Top of Source records

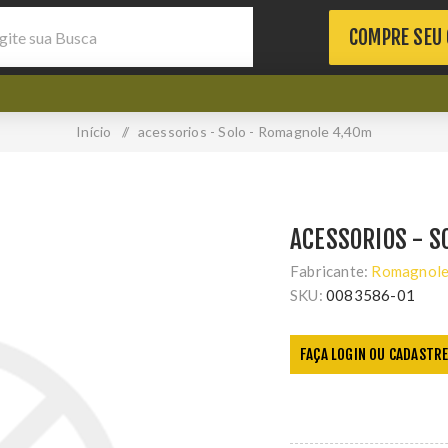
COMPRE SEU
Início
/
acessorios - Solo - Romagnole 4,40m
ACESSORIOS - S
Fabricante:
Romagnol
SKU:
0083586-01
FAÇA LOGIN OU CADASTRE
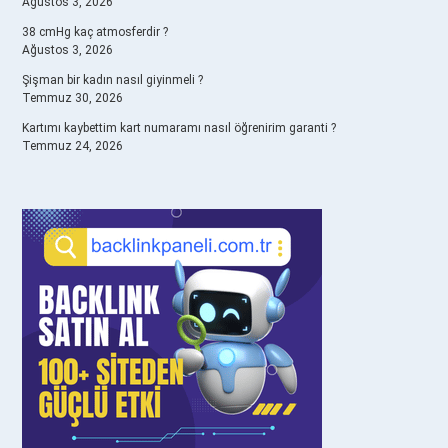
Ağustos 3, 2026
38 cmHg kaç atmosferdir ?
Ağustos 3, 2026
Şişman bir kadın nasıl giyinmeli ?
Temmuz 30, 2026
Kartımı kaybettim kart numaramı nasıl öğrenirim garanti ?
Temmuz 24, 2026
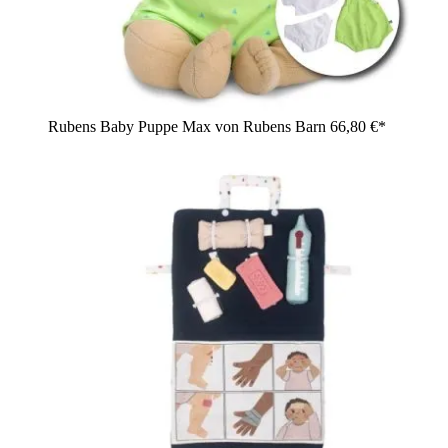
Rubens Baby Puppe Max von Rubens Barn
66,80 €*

Bottom of Source records
Top of Source records

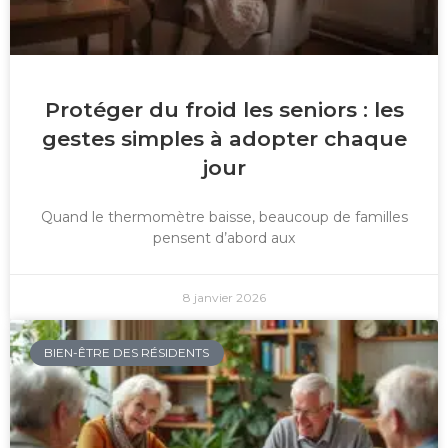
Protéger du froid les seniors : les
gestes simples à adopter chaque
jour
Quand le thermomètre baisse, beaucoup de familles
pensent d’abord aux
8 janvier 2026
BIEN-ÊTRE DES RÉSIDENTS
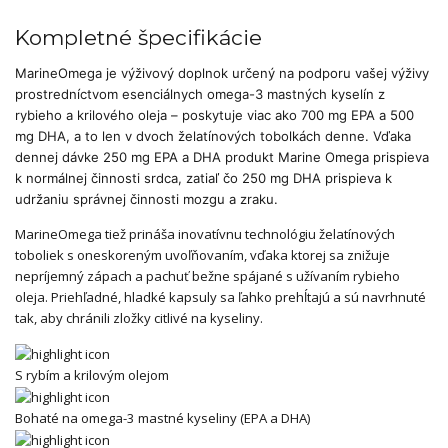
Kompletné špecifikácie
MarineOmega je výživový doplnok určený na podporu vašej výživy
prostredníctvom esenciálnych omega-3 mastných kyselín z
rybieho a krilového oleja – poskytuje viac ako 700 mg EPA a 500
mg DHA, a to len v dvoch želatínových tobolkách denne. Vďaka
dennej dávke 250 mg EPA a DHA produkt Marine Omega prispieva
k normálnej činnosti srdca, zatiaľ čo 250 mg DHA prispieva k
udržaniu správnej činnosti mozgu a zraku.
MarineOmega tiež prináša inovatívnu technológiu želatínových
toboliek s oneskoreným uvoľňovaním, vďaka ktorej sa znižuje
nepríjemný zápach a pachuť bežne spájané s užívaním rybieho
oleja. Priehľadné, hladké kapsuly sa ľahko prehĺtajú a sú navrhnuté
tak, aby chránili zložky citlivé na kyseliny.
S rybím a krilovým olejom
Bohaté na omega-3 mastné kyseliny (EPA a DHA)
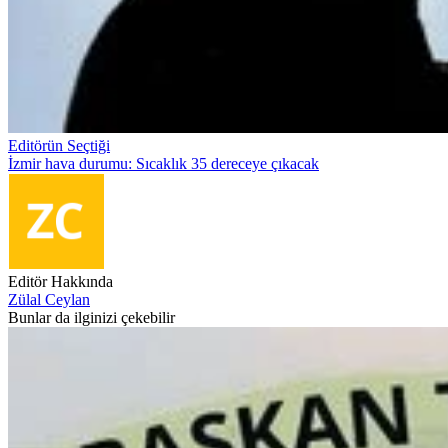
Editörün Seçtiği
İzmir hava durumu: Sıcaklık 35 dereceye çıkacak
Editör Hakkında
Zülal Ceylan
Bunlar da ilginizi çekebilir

Bottom of Source records
Top of Source records

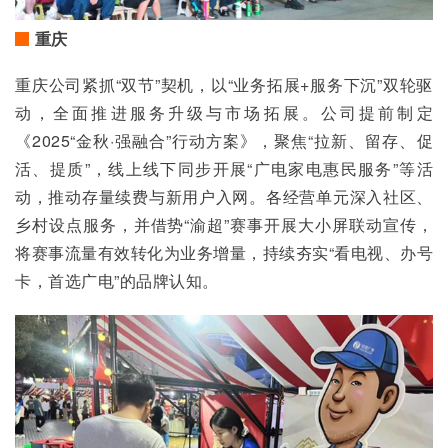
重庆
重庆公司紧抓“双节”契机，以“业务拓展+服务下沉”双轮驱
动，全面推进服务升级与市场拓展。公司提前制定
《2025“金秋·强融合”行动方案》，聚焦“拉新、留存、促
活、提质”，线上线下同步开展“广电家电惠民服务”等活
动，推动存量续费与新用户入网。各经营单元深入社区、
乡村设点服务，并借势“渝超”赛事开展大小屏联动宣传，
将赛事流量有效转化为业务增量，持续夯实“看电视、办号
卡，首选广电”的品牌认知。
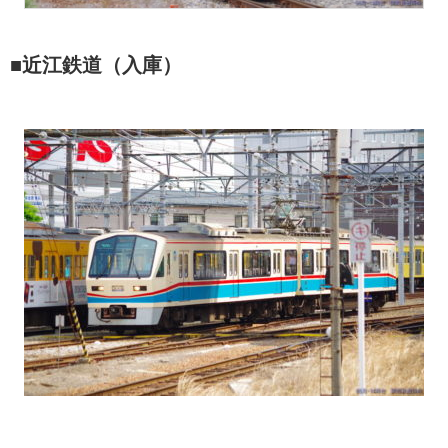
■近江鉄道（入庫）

Bottom of Source records

Working from the entries above, reproduce exactly and only the lines beginning with the line that has "toboliek s oneskoreným" and ending with the line that has "Bunlar da ilginizi çekebilir"; omit all pictures.

> Expected output:
toboliek s oneskoreným uvoľňovaním, vďaka ktorej sa znižuje
nepríjemný zápach a pachuť bežne spájané s užívaním rybieho
oleja. Priehľadné, hladké kapsuly sa ľahko prehĺtajú a sú navrhnuté
tak, aby chránili zložky citlivé na kyseliny.
S rybím a krilovým olejom
Bohaté na omega-3 mastné kyseliny (EPA a DHA)
Editörün Seçtiği
İzmir hava durumu: Sıcaklık 35 dereceye çıkacak
Editör Hakkında
Zülal Ceylan
Bunlar da ilginizi çekebilir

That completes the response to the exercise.